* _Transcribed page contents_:

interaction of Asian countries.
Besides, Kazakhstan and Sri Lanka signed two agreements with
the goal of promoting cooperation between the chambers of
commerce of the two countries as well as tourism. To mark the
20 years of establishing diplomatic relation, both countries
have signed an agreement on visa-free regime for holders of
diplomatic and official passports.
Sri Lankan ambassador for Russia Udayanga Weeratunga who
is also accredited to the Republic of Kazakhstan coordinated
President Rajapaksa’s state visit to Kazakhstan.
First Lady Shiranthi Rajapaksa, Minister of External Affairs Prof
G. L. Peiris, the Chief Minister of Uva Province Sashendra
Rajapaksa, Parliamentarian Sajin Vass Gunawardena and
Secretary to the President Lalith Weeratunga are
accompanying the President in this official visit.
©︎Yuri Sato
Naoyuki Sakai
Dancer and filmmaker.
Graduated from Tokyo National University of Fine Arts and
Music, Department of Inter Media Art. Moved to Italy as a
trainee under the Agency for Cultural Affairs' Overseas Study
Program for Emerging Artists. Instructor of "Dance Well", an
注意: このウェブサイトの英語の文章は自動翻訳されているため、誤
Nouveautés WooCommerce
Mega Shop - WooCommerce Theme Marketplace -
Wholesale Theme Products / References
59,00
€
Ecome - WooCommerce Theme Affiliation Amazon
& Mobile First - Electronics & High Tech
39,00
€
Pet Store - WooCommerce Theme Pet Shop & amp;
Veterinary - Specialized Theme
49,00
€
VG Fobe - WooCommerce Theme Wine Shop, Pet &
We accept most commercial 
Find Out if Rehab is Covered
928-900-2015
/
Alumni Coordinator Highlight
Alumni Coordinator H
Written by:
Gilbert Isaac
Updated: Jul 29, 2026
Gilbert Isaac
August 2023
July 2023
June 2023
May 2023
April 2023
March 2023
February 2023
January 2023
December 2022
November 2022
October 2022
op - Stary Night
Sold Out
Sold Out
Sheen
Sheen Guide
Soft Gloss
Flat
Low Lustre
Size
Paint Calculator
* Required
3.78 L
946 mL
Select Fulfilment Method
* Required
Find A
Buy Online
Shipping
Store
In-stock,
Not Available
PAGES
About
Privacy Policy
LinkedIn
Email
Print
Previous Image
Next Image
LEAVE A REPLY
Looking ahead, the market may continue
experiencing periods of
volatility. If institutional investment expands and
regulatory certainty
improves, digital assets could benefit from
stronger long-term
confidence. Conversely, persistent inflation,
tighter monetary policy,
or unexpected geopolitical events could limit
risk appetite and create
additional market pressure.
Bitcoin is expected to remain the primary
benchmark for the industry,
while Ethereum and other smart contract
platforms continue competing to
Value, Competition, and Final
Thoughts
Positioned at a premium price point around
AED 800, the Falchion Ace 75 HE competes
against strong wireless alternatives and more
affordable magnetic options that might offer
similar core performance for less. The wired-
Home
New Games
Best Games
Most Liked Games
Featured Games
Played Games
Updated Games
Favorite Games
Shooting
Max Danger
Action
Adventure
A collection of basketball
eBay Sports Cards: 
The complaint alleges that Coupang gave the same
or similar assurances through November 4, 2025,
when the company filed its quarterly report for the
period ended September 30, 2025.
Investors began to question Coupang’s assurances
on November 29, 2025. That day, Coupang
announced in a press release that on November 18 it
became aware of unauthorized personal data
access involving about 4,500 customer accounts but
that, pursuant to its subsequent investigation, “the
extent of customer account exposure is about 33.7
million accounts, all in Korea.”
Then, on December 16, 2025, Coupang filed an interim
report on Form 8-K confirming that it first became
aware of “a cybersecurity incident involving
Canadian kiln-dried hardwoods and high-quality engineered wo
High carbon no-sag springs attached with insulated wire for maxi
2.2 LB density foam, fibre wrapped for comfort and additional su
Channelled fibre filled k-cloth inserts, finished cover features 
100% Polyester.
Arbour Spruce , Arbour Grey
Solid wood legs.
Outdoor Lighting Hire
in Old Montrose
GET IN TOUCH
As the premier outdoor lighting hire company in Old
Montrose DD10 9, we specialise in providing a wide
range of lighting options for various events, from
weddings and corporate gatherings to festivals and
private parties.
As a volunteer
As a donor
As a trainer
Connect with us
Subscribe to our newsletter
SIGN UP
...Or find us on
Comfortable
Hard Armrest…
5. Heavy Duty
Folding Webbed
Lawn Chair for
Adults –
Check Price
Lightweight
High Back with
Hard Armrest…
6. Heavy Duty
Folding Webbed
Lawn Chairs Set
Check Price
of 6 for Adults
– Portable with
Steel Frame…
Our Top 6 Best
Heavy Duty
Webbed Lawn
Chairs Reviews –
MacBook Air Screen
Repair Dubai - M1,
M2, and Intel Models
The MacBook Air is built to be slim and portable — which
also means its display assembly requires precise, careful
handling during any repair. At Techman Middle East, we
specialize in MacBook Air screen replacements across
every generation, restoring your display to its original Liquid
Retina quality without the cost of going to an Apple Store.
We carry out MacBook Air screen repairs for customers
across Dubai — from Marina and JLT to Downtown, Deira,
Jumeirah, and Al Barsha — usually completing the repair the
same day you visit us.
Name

* _What you need to do_:
Only those lines of the entries above that run from the line containing "Sri Lankan ambassador" to the line containing "Secretary to the", both included, should be transcribed exactly.

* _Result of the task_:
Sri Lankan ambassador for Russia Udayanga Weeratunga who
is also accredited to the Republic of Kazakhstan coordinated
President Rajapaksa’s state visit to Kazakhstan.
First Lady Shiranthi Rajapaksa, Minister of External Affairs Prof
G. L. Peiris, the Chief Minister of Uva Province Sashendra
Rajapaksa, Parliamentarian Sajin Vass Gunawardena and
Secretary to the President Lalith Weeratunga are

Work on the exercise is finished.